→ GOAL OF THE EXERCISE:
Please transcribe exactly the lines from the line holding "font-size: 21px ->" through the end of the data below, and skip any pictures.

→ INFORMATION PROVIDED:
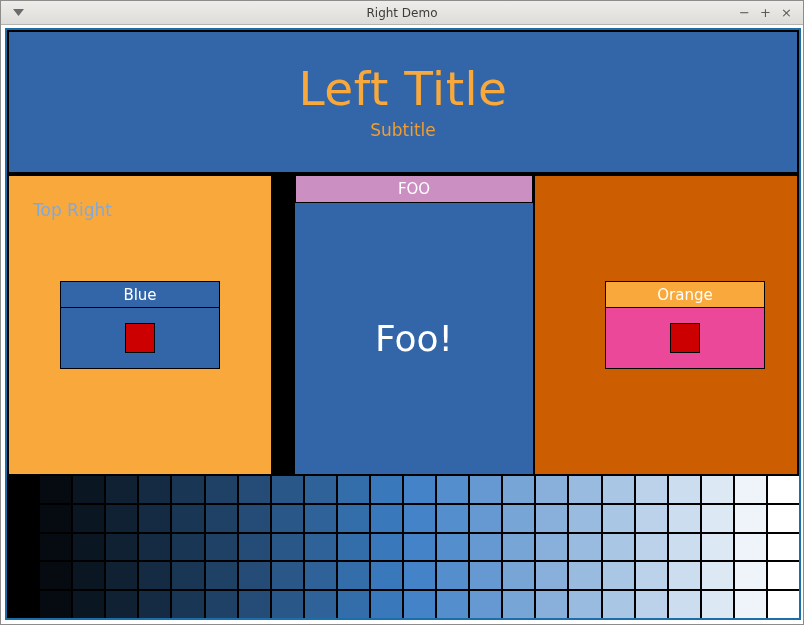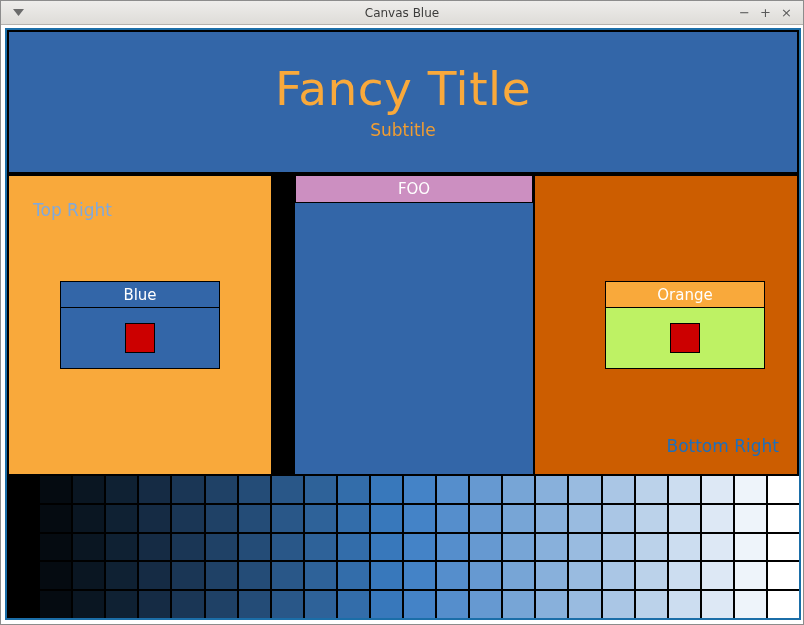"Canvas Blue" div { text: Canvas Blue -> Right Demo }
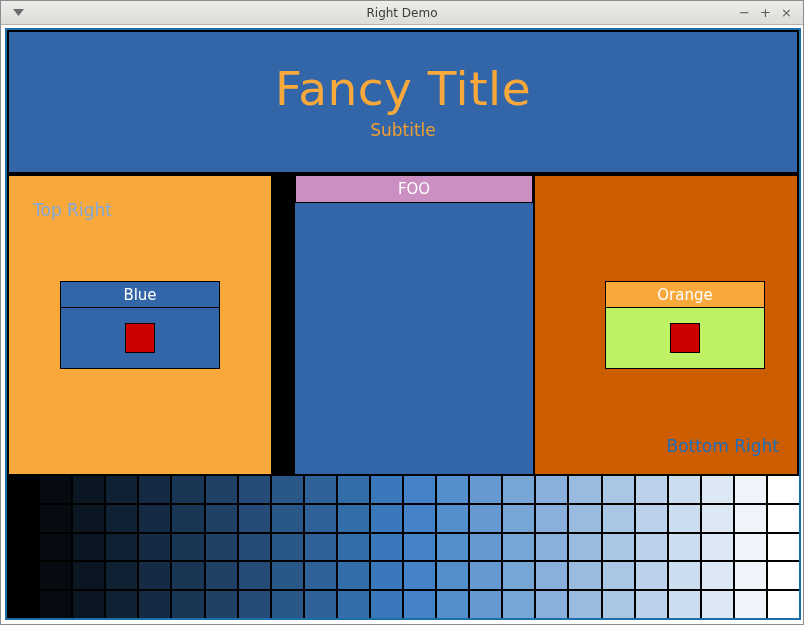"Fancy Title" div { text: Fancy -> Left }
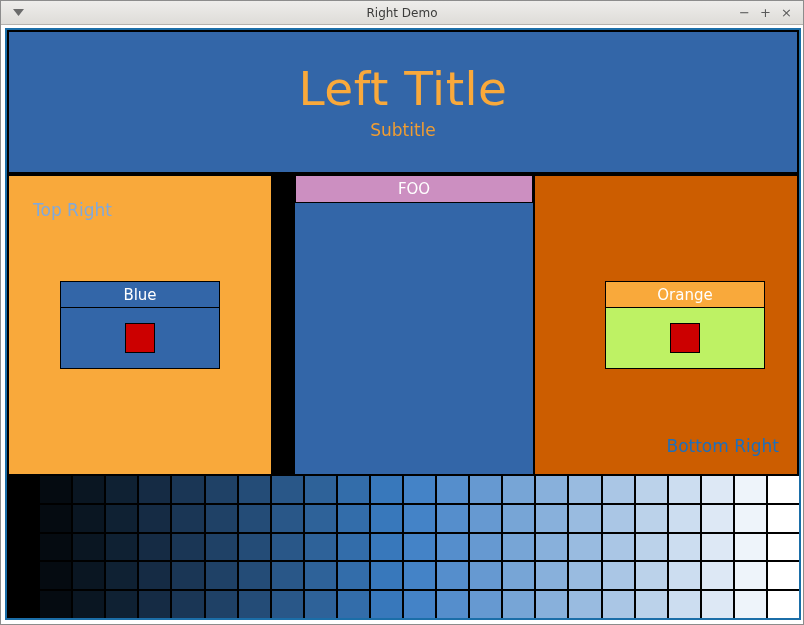"Orange" .card.orange { background: #bef264 -> #ec4899 }
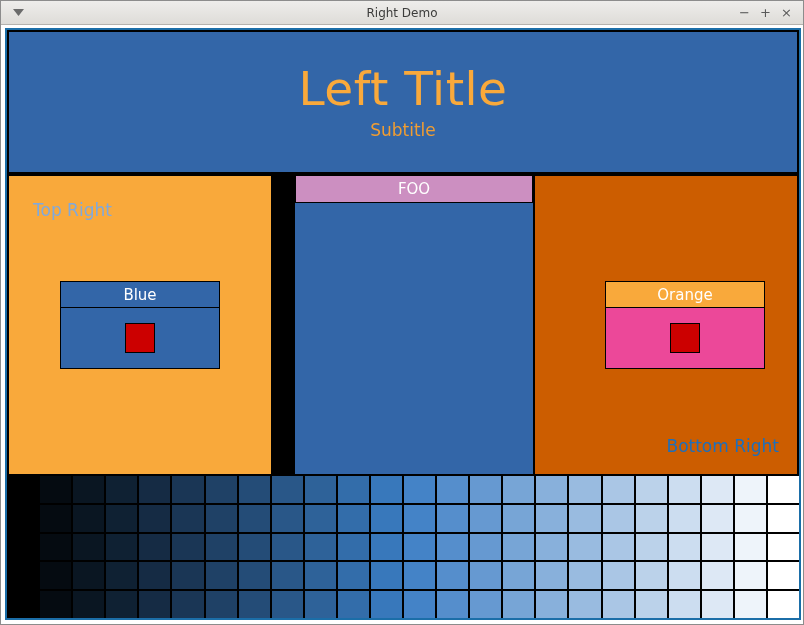"Foo!" div { html: none -> <div> <div>Foo!</div> </div> }
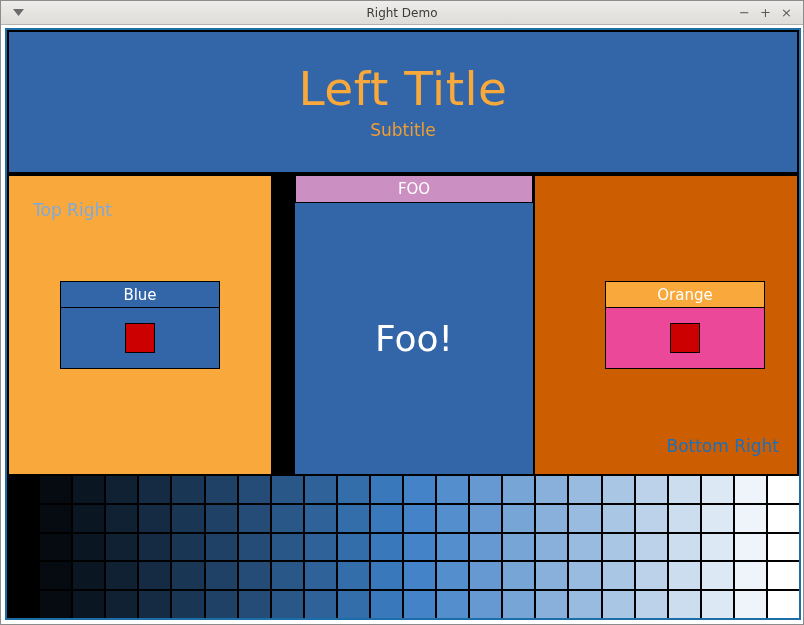"Bottom Right" div { html: <div>Bottom Right</div> -> none }
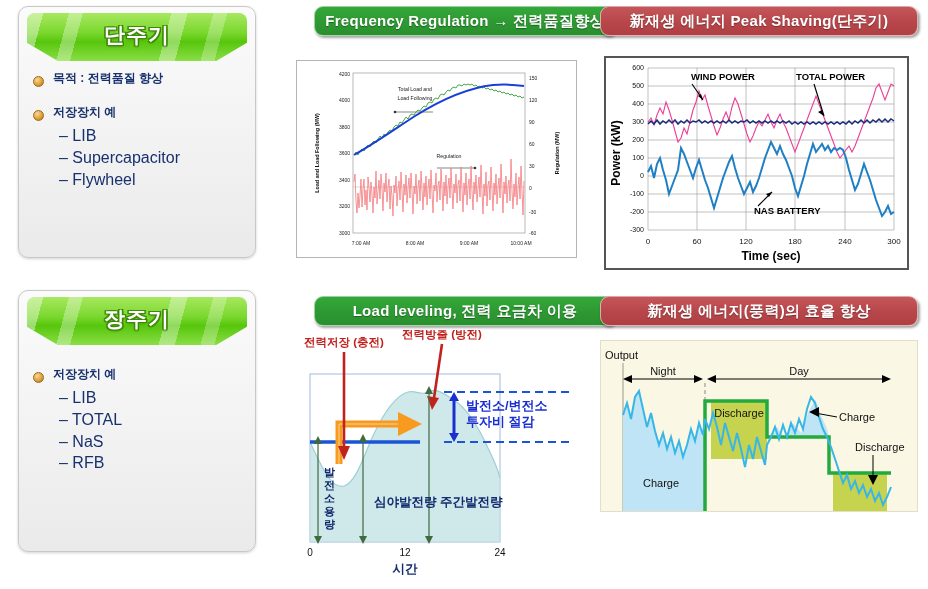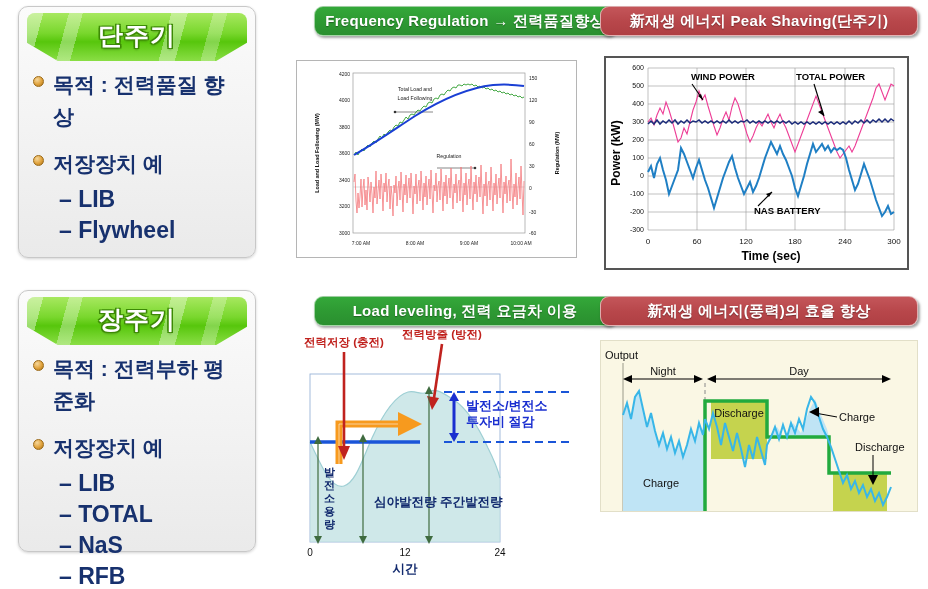"단주기" .ribbon-text { font-size: 25px -> 21px }
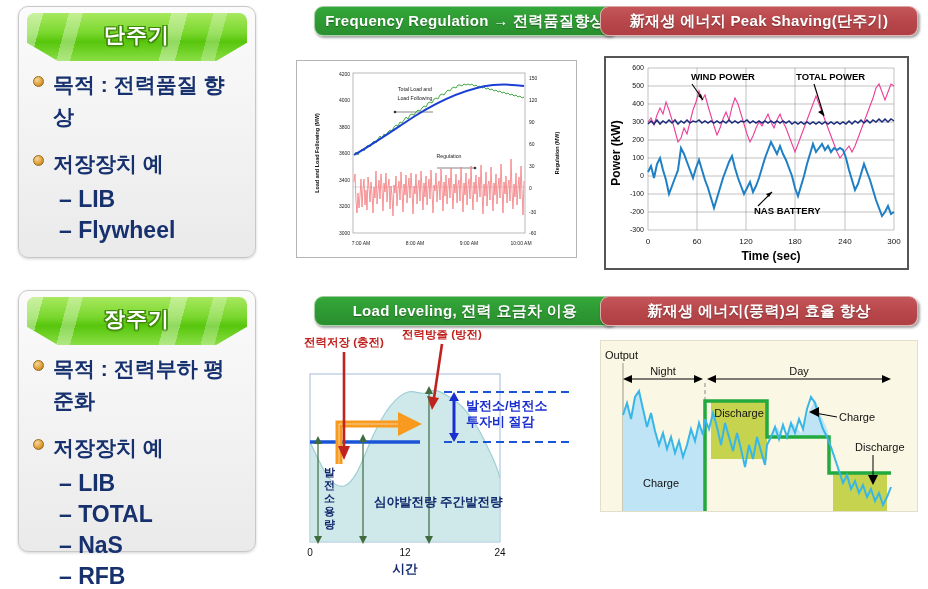"목적 : 전력품질 향상" .blt-txt { font-size: 21px -> 12px }
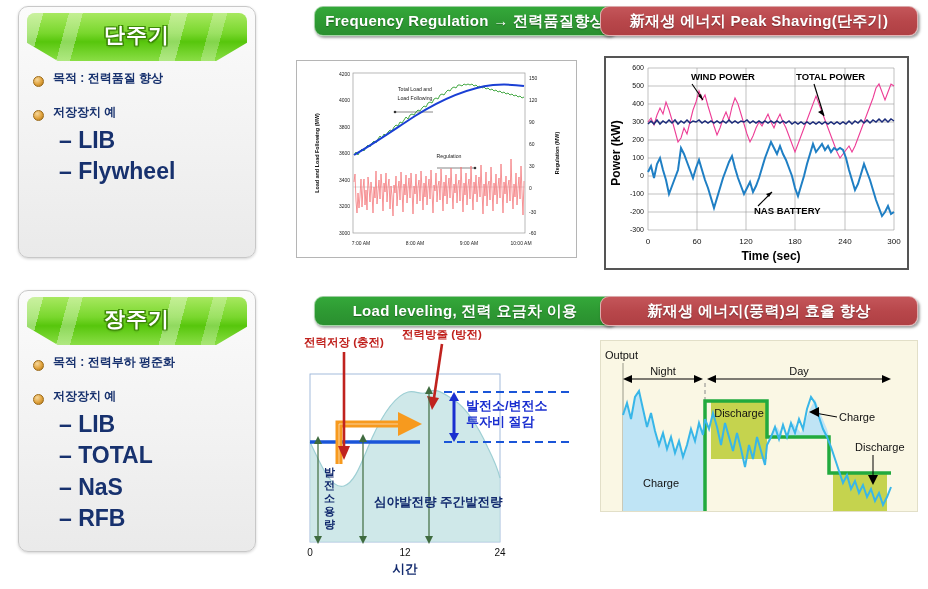"– LIB" .sub-item { font-size: 23px -> 16px; font-weight: bold -> normal }
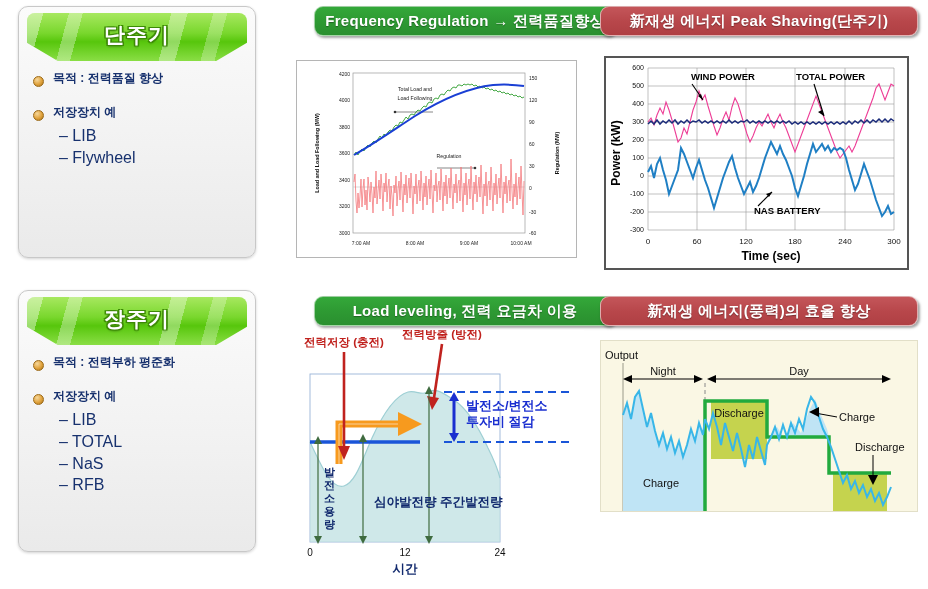"– Supercapacitor" div.sub-item { html: none -> <div>– Supercapacitor</div> }
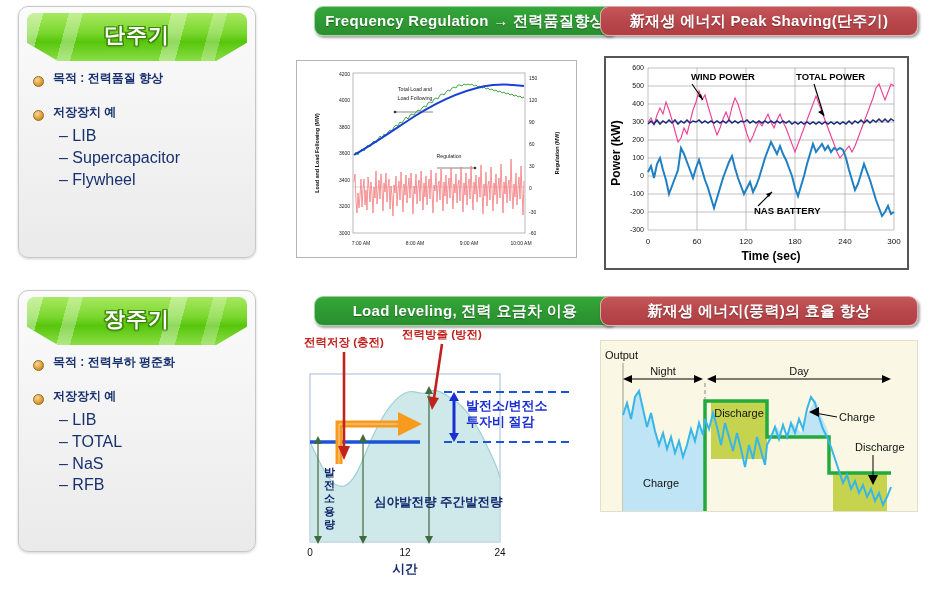"목적 : 전력부하 평준화" div.blt-row { html: <div> <div></div> <div>목적 : 전력부하 평준화</div> </div> -> none }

→ EXERCISE ANSWER:
"목적 : 전력품질 향상" .blt-txt { font-size: 21px -> 12px }
"– LIB" .sub-item { font-size: 23px -> 16px; font-weight: bold -> normal }
"– Supercapacitor" div.sub-item { html: none -> <div>– Supercapacitor</div> }
"목적 : 전력부하 평준화" div.blt-row { html: <div> <div></div> <div>목적 : 전력부하 평준화</div> </div> -> none }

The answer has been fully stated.